One underlying factor for many Black Friday consumers that was different from 2008 was they were through shopping by the end of the long promotional weekend. By that I mean other than food, candy, and miscellaneous stocking stuffer, consumers bought all the essentials they wanted for gifts, however they defined essentials, as well as, some personal items they had put off buying during the last quarter. If true, Black Friday’s deals and the weekend promotions that followed may well have sucked the wind out of any anticipated sales growth retailers had planned for in December. That would be consistent with research that over 60% of consumers planned to buy less this year and would be much more discerning about what they bought to begin with. Moreover, Black Friday promotions really started in early November, so it is reasonable to believe a significant part of December’s business could have been pulled into Black Friday events.

So, sales for the next four weeks could be substantially lower than expected as the remainder of this seasons buyers wait for even better deals. That despite retailer’s insistence they will maintain margins this year. Still, every indication is consumers are prepared to wait for the deals on the products they want rather than overspend cash budgets or go more into debt. Partly, consumers remember last year and every previous year for the last decade when retailers cut price to achieve sales budgets. But it’s also a matter of necessity for many Christmas shoppers this year.

The fact is, with an U6 unemployment rate above 17%, jobless benefits nearing their end, working hours continuing to decline, and winter fuel bills increasing, this Christmas is in the midst of a depression for tens of millions of America households, though that may not be evident to casual observers who accepts the prosaic assessment that the recession is over.

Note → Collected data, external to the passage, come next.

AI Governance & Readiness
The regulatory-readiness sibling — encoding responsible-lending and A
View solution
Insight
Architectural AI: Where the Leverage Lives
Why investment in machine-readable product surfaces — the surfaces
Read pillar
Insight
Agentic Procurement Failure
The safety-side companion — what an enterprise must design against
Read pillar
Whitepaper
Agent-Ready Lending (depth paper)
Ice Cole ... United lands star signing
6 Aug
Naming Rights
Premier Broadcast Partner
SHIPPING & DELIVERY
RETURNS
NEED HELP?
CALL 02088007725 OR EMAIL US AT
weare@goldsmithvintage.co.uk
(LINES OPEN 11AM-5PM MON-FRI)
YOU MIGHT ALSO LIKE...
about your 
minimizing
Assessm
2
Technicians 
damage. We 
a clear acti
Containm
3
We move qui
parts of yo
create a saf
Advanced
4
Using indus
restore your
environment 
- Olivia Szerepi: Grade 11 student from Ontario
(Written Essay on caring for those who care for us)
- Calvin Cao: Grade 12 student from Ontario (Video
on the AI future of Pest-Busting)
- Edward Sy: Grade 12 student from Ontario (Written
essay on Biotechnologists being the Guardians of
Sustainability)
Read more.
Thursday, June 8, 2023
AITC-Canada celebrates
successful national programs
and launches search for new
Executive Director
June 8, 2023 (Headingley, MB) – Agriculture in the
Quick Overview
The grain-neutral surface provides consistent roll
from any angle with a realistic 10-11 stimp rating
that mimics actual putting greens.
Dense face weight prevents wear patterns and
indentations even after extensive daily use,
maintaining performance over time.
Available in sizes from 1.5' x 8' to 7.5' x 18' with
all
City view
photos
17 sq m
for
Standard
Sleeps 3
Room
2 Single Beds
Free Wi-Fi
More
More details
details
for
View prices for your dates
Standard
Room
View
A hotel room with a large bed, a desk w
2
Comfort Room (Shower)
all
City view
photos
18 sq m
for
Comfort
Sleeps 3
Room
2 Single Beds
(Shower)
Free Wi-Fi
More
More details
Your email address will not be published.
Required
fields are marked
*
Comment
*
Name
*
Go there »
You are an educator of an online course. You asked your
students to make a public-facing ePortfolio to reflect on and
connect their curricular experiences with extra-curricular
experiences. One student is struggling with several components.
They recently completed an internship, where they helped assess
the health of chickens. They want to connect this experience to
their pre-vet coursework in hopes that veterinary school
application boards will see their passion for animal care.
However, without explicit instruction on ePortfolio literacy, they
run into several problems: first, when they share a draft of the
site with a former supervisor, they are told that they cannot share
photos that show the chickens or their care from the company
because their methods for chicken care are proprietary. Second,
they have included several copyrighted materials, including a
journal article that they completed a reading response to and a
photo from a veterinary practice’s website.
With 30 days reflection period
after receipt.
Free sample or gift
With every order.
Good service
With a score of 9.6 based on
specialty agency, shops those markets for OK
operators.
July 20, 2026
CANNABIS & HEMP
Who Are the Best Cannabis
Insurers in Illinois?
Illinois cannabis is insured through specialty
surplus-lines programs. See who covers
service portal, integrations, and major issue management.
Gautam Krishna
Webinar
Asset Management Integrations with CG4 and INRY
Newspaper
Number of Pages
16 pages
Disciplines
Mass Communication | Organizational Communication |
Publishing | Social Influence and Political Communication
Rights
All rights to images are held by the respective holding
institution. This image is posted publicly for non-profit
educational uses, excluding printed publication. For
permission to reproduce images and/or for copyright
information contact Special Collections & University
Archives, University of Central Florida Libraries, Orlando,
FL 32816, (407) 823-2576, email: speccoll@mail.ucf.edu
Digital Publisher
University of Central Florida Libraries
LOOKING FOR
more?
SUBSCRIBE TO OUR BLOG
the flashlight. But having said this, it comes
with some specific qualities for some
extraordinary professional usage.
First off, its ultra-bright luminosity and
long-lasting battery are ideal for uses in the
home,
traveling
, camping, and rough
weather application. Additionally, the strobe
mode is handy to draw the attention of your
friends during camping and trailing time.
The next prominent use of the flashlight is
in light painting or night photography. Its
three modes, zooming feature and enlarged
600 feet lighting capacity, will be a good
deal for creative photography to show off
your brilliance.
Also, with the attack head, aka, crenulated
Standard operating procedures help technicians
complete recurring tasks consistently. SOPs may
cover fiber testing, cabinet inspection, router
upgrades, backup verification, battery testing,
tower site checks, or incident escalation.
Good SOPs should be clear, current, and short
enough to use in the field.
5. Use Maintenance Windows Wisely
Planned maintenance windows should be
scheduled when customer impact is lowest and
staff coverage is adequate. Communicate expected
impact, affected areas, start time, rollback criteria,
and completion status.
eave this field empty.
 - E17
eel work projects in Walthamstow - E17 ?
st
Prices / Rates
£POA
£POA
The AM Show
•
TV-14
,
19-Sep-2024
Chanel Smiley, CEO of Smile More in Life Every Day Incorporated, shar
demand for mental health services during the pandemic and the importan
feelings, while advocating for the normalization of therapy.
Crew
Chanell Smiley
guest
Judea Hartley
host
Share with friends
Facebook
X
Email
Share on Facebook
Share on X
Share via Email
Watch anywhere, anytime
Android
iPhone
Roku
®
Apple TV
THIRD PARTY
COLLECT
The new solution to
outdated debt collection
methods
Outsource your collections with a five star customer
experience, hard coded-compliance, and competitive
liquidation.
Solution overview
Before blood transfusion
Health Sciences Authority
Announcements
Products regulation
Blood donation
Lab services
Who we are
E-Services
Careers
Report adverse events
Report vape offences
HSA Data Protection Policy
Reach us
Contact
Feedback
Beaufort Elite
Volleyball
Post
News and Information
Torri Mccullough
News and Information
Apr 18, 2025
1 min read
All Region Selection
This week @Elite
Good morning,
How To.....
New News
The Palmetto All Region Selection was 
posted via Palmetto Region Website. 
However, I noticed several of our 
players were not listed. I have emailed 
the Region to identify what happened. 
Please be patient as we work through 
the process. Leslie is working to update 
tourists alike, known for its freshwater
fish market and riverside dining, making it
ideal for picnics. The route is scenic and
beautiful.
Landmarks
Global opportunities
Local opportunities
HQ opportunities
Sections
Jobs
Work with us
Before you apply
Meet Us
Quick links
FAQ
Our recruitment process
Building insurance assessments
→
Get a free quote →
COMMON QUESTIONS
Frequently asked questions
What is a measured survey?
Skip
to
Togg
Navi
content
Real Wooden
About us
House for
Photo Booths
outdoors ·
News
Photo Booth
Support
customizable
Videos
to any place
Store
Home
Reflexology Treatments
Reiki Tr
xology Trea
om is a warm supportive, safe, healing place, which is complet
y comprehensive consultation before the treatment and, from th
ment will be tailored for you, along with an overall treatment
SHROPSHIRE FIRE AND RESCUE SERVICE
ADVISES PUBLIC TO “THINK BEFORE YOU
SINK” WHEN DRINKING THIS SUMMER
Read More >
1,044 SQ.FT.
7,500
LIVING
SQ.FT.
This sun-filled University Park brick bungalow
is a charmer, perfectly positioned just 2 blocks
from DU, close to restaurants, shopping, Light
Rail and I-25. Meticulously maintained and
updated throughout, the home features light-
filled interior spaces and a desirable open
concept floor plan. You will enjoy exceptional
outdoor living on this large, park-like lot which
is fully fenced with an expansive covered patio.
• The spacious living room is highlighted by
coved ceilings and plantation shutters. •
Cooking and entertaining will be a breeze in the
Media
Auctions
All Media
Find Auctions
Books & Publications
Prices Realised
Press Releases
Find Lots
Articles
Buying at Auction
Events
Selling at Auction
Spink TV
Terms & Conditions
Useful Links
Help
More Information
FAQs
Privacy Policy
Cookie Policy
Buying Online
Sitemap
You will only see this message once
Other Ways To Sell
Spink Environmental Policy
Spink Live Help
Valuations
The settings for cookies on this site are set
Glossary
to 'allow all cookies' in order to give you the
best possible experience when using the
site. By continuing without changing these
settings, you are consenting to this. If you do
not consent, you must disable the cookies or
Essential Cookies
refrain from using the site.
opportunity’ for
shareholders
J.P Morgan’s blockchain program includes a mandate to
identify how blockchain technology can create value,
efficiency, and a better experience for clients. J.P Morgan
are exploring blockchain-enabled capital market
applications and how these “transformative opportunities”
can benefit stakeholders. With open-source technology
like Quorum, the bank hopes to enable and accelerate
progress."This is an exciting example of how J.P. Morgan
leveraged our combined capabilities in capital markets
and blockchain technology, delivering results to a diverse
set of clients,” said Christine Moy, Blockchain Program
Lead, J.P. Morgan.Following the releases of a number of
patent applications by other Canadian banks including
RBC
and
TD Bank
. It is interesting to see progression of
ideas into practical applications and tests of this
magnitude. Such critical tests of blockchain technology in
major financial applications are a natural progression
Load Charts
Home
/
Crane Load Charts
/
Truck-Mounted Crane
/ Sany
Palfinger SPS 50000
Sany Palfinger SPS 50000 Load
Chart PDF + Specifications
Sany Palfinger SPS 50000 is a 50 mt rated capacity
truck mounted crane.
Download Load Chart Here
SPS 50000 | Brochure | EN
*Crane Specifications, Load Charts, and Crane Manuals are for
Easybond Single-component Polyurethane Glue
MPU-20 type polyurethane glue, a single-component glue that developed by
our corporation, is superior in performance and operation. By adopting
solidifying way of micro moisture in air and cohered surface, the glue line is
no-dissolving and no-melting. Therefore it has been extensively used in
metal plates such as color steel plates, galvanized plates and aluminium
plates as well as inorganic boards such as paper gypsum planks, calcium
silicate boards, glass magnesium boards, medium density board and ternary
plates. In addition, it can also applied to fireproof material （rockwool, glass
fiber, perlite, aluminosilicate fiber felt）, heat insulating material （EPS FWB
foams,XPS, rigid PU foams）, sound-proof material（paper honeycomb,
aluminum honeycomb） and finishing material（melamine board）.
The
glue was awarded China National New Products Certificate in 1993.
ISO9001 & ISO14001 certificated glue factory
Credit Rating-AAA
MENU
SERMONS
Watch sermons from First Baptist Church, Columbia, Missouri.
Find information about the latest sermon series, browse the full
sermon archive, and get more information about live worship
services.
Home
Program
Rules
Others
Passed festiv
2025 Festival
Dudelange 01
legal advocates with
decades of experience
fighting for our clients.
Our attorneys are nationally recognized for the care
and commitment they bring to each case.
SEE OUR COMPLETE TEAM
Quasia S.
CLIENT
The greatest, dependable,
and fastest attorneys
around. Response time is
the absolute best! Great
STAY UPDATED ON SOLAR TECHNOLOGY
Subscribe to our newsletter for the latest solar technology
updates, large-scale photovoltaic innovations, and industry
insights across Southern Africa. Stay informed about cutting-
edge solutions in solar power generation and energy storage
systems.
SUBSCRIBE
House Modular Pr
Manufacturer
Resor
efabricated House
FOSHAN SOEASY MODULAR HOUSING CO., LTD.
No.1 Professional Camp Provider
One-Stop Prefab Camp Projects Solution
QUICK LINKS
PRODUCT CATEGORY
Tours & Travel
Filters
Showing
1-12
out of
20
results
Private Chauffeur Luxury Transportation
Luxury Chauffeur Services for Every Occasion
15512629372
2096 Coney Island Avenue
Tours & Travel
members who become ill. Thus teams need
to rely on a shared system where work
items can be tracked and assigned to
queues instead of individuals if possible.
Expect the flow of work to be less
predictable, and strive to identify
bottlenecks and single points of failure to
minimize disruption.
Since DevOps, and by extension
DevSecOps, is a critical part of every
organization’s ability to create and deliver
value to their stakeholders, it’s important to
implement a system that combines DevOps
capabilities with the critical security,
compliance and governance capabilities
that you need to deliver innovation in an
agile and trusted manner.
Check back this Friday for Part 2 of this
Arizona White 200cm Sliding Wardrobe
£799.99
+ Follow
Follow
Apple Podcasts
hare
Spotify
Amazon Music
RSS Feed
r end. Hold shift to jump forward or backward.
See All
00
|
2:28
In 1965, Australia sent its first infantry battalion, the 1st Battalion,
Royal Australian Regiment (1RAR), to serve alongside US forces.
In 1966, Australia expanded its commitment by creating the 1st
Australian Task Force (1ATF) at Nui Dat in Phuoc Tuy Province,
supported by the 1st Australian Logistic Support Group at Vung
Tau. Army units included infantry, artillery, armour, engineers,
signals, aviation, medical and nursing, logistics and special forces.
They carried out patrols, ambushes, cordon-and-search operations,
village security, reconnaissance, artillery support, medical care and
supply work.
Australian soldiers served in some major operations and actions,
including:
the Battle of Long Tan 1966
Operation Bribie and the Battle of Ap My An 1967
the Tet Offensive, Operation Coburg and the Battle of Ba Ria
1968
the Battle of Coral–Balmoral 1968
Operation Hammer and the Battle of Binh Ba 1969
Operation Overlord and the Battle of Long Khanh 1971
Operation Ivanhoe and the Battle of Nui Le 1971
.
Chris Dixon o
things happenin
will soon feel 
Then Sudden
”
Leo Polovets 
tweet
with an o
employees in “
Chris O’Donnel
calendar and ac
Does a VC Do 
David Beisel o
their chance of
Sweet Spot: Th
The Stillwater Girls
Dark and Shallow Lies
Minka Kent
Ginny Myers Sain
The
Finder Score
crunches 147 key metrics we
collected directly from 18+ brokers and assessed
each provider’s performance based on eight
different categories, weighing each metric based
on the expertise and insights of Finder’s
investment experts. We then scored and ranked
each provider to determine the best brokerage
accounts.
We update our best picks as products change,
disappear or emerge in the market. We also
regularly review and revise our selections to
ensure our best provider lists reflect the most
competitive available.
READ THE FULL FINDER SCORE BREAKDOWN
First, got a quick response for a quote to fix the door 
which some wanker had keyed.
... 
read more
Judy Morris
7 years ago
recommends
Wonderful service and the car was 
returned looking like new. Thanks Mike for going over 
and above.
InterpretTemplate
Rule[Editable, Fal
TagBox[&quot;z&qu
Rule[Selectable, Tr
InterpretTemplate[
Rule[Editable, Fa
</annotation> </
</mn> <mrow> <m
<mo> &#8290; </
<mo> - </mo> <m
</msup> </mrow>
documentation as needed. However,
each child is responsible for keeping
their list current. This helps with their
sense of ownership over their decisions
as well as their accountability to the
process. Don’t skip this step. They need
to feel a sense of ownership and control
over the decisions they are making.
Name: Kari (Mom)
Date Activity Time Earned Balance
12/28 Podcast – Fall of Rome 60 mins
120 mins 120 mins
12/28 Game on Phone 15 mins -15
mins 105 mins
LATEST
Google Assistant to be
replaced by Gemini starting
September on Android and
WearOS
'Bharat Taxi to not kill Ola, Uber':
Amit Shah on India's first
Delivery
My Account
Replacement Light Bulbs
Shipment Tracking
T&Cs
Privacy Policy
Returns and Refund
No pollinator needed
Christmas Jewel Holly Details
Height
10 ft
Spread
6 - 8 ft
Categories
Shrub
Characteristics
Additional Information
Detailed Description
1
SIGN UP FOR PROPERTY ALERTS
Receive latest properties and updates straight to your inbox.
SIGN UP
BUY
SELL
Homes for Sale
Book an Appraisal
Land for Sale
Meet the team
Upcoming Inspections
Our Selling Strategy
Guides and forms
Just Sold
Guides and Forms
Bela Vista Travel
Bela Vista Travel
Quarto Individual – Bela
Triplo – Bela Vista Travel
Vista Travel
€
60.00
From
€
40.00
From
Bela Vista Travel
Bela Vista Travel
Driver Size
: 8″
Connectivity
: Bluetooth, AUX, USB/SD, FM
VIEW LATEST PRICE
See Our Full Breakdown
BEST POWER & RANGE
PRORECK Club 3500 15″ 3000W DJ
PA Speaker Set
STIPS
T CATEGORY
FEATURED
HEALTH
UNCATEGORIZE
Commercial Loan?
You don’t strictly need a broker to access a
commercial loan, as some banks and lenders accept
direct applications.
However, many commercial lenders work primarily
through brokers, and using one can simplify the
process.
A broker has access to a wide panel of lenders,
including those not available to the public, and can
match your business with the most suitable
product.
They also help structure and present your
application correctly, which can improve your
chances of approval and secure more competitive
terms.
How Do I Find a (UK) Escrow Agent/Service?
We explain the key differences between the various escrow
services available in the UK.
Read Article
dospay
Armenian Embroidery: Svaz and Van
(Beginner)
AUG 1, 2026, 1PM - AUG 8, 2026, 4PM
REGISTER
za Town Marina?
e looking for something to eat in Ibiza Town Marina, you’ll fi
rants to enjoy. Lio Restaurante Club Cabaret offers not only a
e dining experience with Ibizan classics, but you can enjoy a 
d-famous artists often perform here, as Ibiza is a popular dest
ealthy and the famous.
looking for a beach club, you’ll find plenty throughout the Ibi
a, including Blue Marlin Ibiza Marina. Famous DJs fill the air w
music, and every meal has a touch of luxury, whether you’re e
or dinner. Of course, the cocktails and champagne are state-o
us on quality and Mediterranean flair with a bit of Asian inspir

That acceptance is in part because this recession is a politically correct one in that it doesn’t disturb the senses with pictures of thousands of out of work Americans and their families standing in bread lines or soup kitchens overflowing with hungry mouths to feed. Today, we have a safety net that makes the struggles of the jobless invisible and in so doing makes our current economic malaise more palpable to the collective conscience, while legitimizing the message that our consumer driven economy is returning to normal.

 Despite that politically correct demeanor, any such normalcy requires a consumer supported by increasing wealth such as higher wages, increased liquidity, and rising asset values, which certainly doesn’t describe today’s Christmas shopper. Simply put, consumers can’t realistically spend more, because they don’t have the money to spend. That notion shouldn’t come as a surprise to anyone since Americans are significantly less wealthy today than a year ago, which has just begun to be reflected in changes the consumer’s buying behavior. That may be a politically incorrect statement, but it’s also financial fact. One that is well understood by millions of heads of households as they stretch weekly pay checks to their limits even after cutting back on luxuries and basics alike for much of the last 24 months, even if it’s an obtuse notion by policy makers and politicians alike.

If profits are the measure, this Christmas is shaping up to be disappointment for many retailers and investors alike. But, that may not be the worst of it. Consumer’s interest in online shopping along with its lower prices and lower margins means bricks and mortar retailers may be even further over stored. That will lead to even further store closures, more retail layoffs, and reduced real estate values as consumers accelerate their use of ecommerce to save money; possibly compressing half millennia of retail change in to the next decade.